Saturday, September 9, 2017

India - from secondwave - Gujarat Naxalite

Red Alert: Is Gujarat Naxalite-proof?


Maoists have been under pressure in their 'Red Corridor', a swath that ranges from India's border with Nepal, snakes through central and eastern jungles of India, and touches the northern fringes of Tamil Nadu. Indeed, their territory in tribal lands has been shrinking since 2008 — in states such as Bihar, Chhattisgarh, Jharkhand, Maharashtra, and West Bengal. Maoists, therefore, have been desperately searching for newer grounds. They are attempting to cast their net in the rich industrial corridors and urban centres of Gujarat, Maharashtra, Delhi, and Tamil Nadu.

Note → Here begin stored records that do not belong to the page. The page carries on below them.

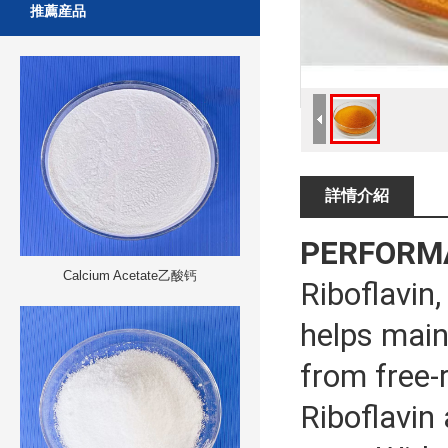
推薦産品
詳情介紹
PERFORM
Calcium Acetate乙酸钙
Riboflavin,
helps main
from free-
Riboflavin 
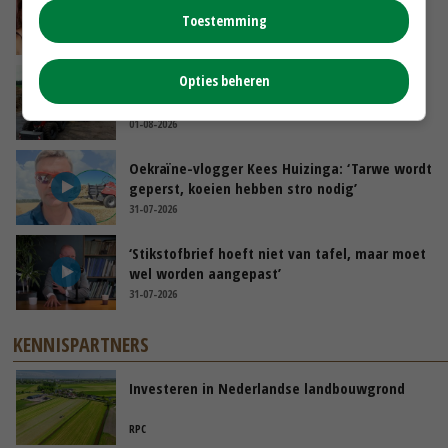
tijdens stage’
Toestemming
04-08-2026
Opties beheren
POAH!: Fendt 1042
01-08-2026
Oekraïne-vlogger Kees Huizinga: ‘Tarwe wordt
geperst, koeien hebben stro nodig’
31-07-2026
‘Stikstofbrief hoeft niet van tafel, maar moet
wel worden aangepast’
31-07-2026
KENNISPARTNERS
Investeren in Nederlandse landbouwgrond
RPC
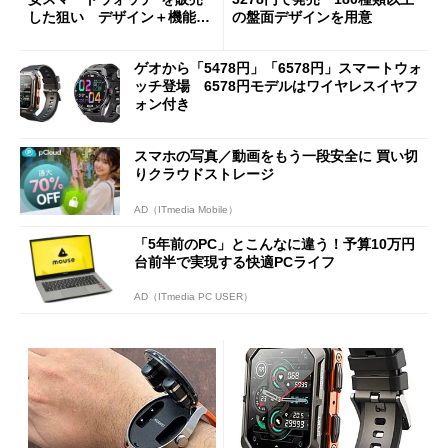
した狙い デザイン＋機能性
の盤面デザインを用意
の追求が成功
ゲオから「5478円」「6578円」スマートウォ
ッチ登場 6578円モデルはワイヤレスイヤフ
ォン付き
スマホの写真／動画をもう一段安全に 買い切
りクラウドストレージ
AD（ITmedia Mobile）
「5年前のPC」とこんなに違う！予算10万円
台前半で実現する快適PCライフ
AD（ITmedia PC USER）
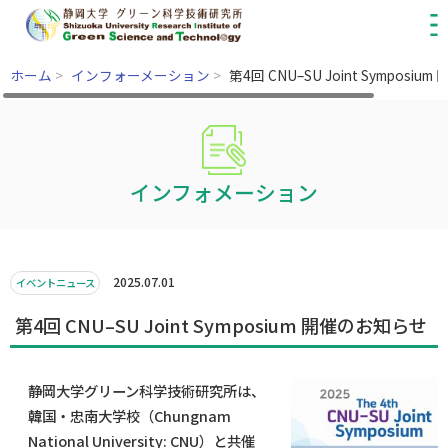
ホーム
>
インフォーメーション
>
第4回 CNU–SU Joint Symposi
インフォメーション
2025.07.01
イベントニュース
第4回 CNU–SU Joint Symposium 開催のお知らせ
静岡大学グリーン科学技術研究所は、
韓国・忠南大学校（Chungnam
National University: CNU）と共催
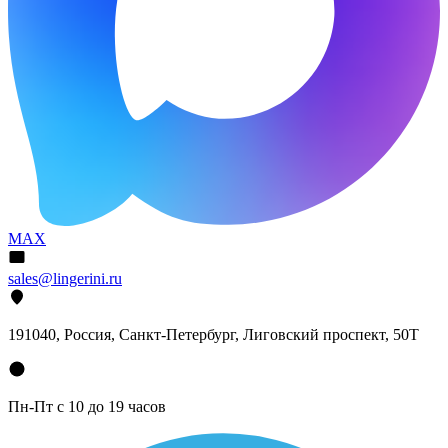
MAX
sales@lingerini.ru
191040
, Россия, Санкт-Петербург,
Лиговский проспект, 50Т
Пн-Пт с 10 до 19 часов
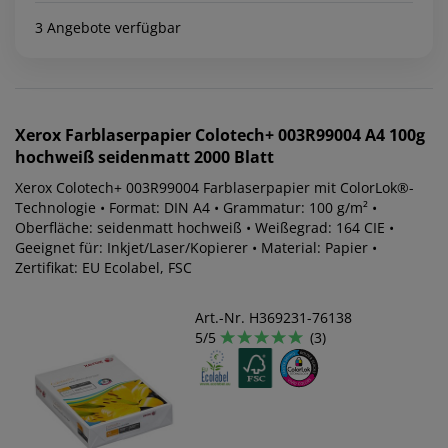
3 Angebote verfügbar
Xerox
Farblaserpapier Colotech+ 003R99004 A4 100g
hochweiß seidenmatt 2000 Blatt
Xerox Colotech+ 003R99004 Farblaserpapier mit ColorLok®-
Technologie • Format: DIN A4 • Grammatur: 100 g/m² •
Oberfläche: seidenmatt hochweiß • Weißegrad: 164 CIE •
Geeignet für: Inkjet/Laser/Kopierer • Material: Papier •
Zertifikat: EU Ecolabel, FSC
Art.-Nr. H369231-76138
5/5
(3)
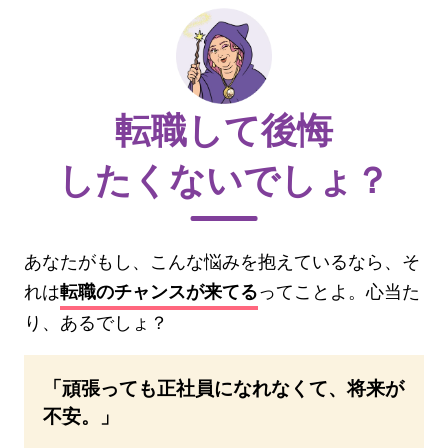
転職して後悔
したくないでしょ？
あなたがもし、こんな悩みを抱えているなら、そ
れは
ってことよ。心当た
転職のチャンスが来てる
り、あるでしょ？
「頑張っても正社員になれなくて、将来が
不安。」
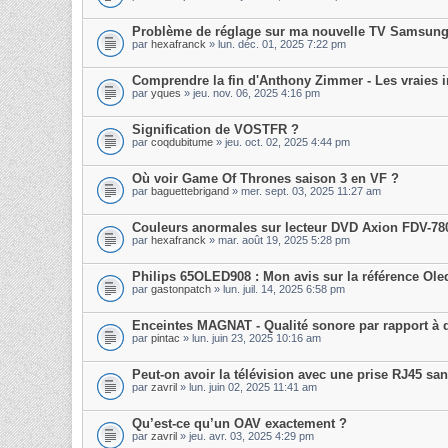
Problème de réglage sur ma nouvelle TV Samsun
par
hexafranck
» lun. déc. 01, 2025 7:22 pm
Comprendre la fin d'Anthony Zimmer - Les vraies i
par
yques
» jeu. nov. 06, 2025 4:16 pm
Signification de VOSTFR ?
par
coqdubitume
» jeu. oct. 02, 2025 4:44 pm
Où voir Game Of Thrones saison 3 en VF ?
par
baguettebrigand
» mer. sept. 03, 2025 11:27 am
Couleurs anormales sur lecteur DVD Axion FDV-78
par
hexafranck
» mar. août 19, 2025 5:28 pm
Philips 65OLED908 : Mon avis sur la référence Ole
par
gastonpatch
» lun. juil. 14, 2025 6:58 pm
Enceintes MAGNAT - Qualité sonore par rapport à 
par
pintac
» lun. juin 23, 2025 10:16 am
Peut-on avoir la télévision avec une prise RJ45 s
par
zavril
» lun. juin 02, 2025 11:41 am
Qu’est-ce qu’un OAV exactement ?
par
zavril
» jeu. avr. 03, 2025 4:29 pm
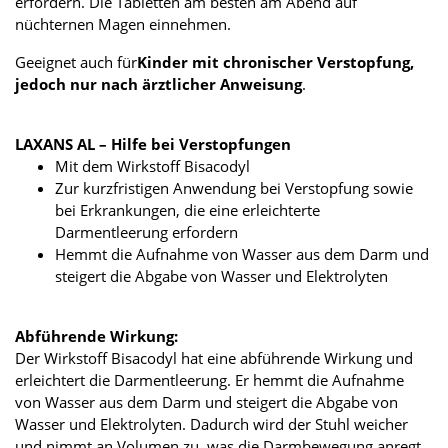
erfordern. Die Tabletten am besten am Abend auf
nüchternen Magen einnehmen.
Geeignet auch für
Kinder mit chronischer Verstopfung,
jedoch nur nach ärztlicher Anweisung
.
LAXANS AL – Hilfe bei Verstopfungen
Mit dem Wirkstoff Bisacodyl
Zur kurzfristigen Anwendung bei Verstopfung sowie
bei Erkrankungen, die eine erleichterte
Darmentleerung erfordern
Hemmt die Aufnahme von Wasser aus dem Darm und
steigert die Abgabe von Wasser und Elektrolyten
Abführende Wirkung:
Der Wirkstoff Bisacodyl hat eine abführende Wirkung und
erleichtert die Darmentleerung. Er hemmt die Aufnahme
von Wasser aus dem Darm und steigert die Abgabe von
Wasser und Elektrolyten. Dadurch wird der Stuhl weicher
und nimmt an Volumen zu, was die Darmbewegung anregt.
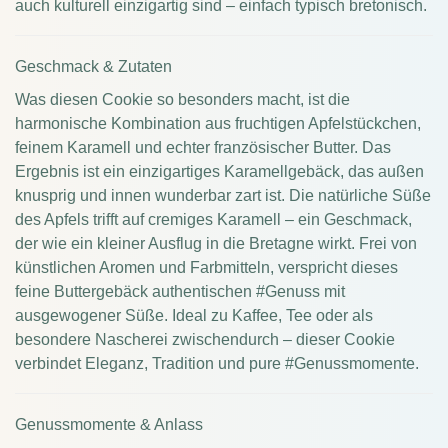
auch kulturell einzigartig sind – einfach typisch bretonisch.
Geschmack & Zutaten
Was diesen Cookie so besonders macht, ist die
harmonische Kombination aus fruchtigen Apfelstückchen,
feinem Karamell und echter französischer Butter. Das
Ergebnis ist ein einzigartiges Karamellgebäck, das außen
knusprig und innen wunderbar zart ist. Die natürliche Süße
des Apfels trifft auf cremiges Karamell – ein Geschmack,
der wie ein kleiner Ausflug in die Bretagne wirkt. Frei von
künstlichen Aromen und Farbmitteln, verspricht dieses
feine Buttergebäck authentischen #Genuss mit
ausgewogener Süße. Ideal zu Kaffee, Tee oder als
besondere Nascherei zwischendurch – dieser Cookie
verbindet Eleganz, Tradition und pure #Genussmomente.
Genussmomente & Anlass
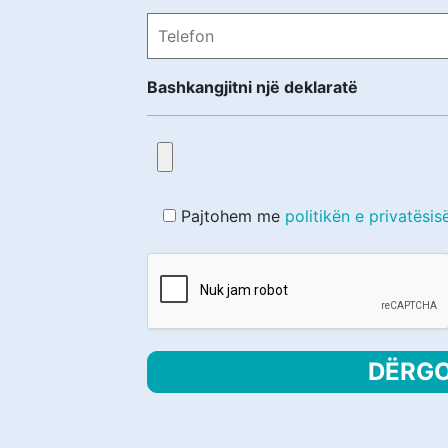
Bashkangjitni një deklaratë
Pajtohem me
politikën e privatësis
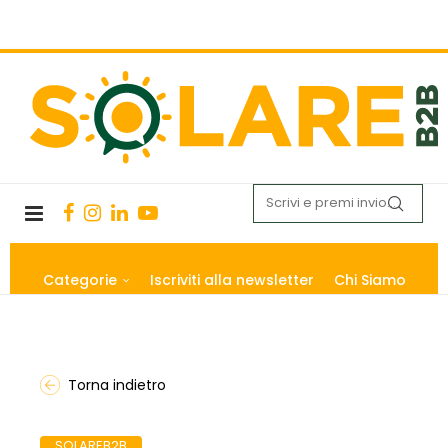
Categorie
Iscriviti alla newsletter
Chi Siamo
Torna indietro
SOLAREB2B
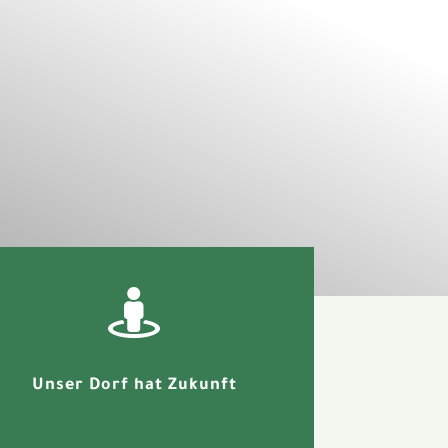

Unser Dorf hat Zukunft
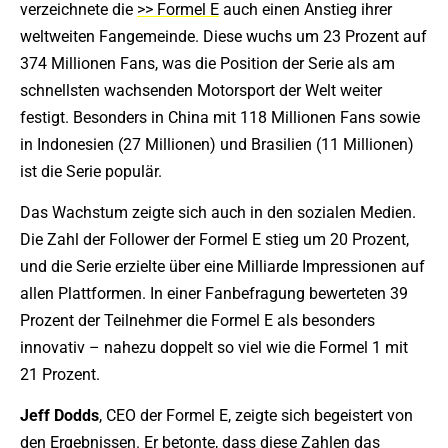
verzeichnete die
>> Formel E
auch einen Anstieg ihrer
weltweiten Fangemeinde. Diese wuchs um 23 Prozent auf
374 Millionen Fans, was die Position der Serie als am
schnellsten wachsenden Motorsport der Welt weiter
festigt. Besonders in China mit 118 Millionen Fans sowie
in Indonesien (27 Millionen) und Brasilien (11 Millionen)
ist die Serie populär.
Das Wachstum zeigte sich auch in den sozialen Medien.
Die Zahl der Follower der Formel E stieg um 20 Prozent,
und die Serie erzielte über eine Milliarde Impressionen auf
allen Plattformen. In einer Fanbefragung bewerteten 39
Prozent der Teilnehmer die Formel E als besonders
innovativ – nahezu doppelt so viel wie die Formel 1 mit
21 Prozent.
Jeff
Dodds
, CEO der Formel E, zeigte sich begeistert von
den Ergebnissen. Er betonte, dass diese Zahlen das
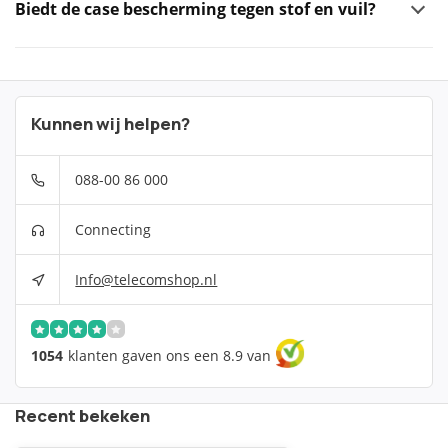
Biedt de case bescherming tegen stof en vuil?
Kunnen wij helpen?
088-00 86 000
Connecting
Info@telecomshop.nl
1054
klanten gaven ons een 8.9 van
Recent bekeken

In February 2008, Maoists set up a committee to target the 'Golden Corridor', which in their eyes spans the space between Ahmedabad and Pune. Suspicions of such an outreach became stronger when on August 8, Gujarat Police arrested a former central committee member of the CPI (Maoist), Tushar Kanti Bhattacharya. Since 1998, some 26 alleged members of CPI (Maoist) and operatives of the erstwhile People's War Group (PWG) — or Naxalites — have been arrested in Gujarat from Ahmedabad, Valsad, Kutch, Banaskantha, Vadodara, Navsari, Surat, and Dang. In 2010 alone, Surat Police and Ahmedabad Police made some 17 arrests. But in most cases, police could not gather credible evidence and the arrested persons were let off on bail.



However, the Naxalites' Gujarat ambition is borne out by a 53-page document called "CPI (Maoist) Urban Perspectives: Our Work in Urban Areas". Naxalite ideologues speak of the necessity of the Ahmedabad-Surat to Pune corridor. This 'Golden Corridor' plan was overseen by a committee headed by Kobad Gandhy and Angelo Sontakke. They were arrested in 2009. The plan mooted a ready base in 'the urban exploited classes'.



The document said a base could be built by sections such as underpaid teachers, students who have no access to quality education, underpaid government employees, evicted hawkers, and autorickshaw drivers. Organizing labour in industrial estates of Gujarat was a vital part of the plan. The document also said: "We will build a broad, united front of all secular forces and persecuted religious minorities such as Muslims, Christians, and Sikhs against the Hindu fascist forces."

Gujarat tribals have been on the Naxalites' cadre-hunting radar earlier. Such attempts have been recorded in 1992 and 1998. Then in 2013, intelligence reports to the ministry of home affairs pointed to alleged Naxalite-affiliated organizations such as the Gujarat Working Class Wing, Krantikari Kamdar Sangathan, and Naujawan Bharat Sabha. The rationale for such organizations is outlined in "Urban Perspectives": "The growth of a number of mega cities and the sharper division of the cities into rich and poor sections, hold the possibility of urban military operations."



So how vulnerable is Gujarat to Naxalite infiltration?

"Maoism as an ideology can take root anywhere," said Jean Dreze, an Indian development economist, who was a member of the National Advisory Council in the UPA era. "But armed struggle does not seem to spread easily beyond forests and other areas where the terrain is favourable to underground squads."



The executive director of the Institute for Conflict Management, Ajai Sahni, said that Maoists cannot proliferate in Gujarat where there is a reasonably established state apparatus. "Also, a large number of Gujarat tribals temporarily migrate to work for factories or at construction sites," he said. "They even take jobs in areas such as the service sector and agriculture which leaves little scope for Maoists to establish themselves."



Bappaditya Paul, a Kolkata journalist and the official biographer of Kanu Sanyal — "The First Naxal" — said: "The Naxalite movement began in West Bengal, with indigenous farmers struggling to protect agriculture which was their sole livelihood." Paul went on to say: "In Gujarat, industrialization is the major source of livelihood and involves large-scale migration. This leaves little or no scope for aggressive protests." P V Ramana, a research fellow at the Indian Defence Strategic and Analysis, told TOI: "Such ideologies do not appeal to the newer generation of tribal youth in Gujarat or to the working class."



Sahni said: "Today, there is no land-labour capital economy on which Marxism, Leninism, and Maoism were based." A Gujarat-based cultural activist, Hiren Gandhi, said: "Since 2010, 20 human rights activists were arrested in Gujarat, falsely labelled as Naxalites." He said Mahatma Gandhi fostered Majoor Mahajan Sangh in Gujarat to solve labour disputes in the spirit of trusteeship. "An armed revolution can't happen here," he said.



"Still, civil rights organizations are targeted." Avinash Kulkarni, a tribal activist in Dang was among the 17 arrested in 2010. "I have been helping tribal families claim their forest rights since 1993," he said.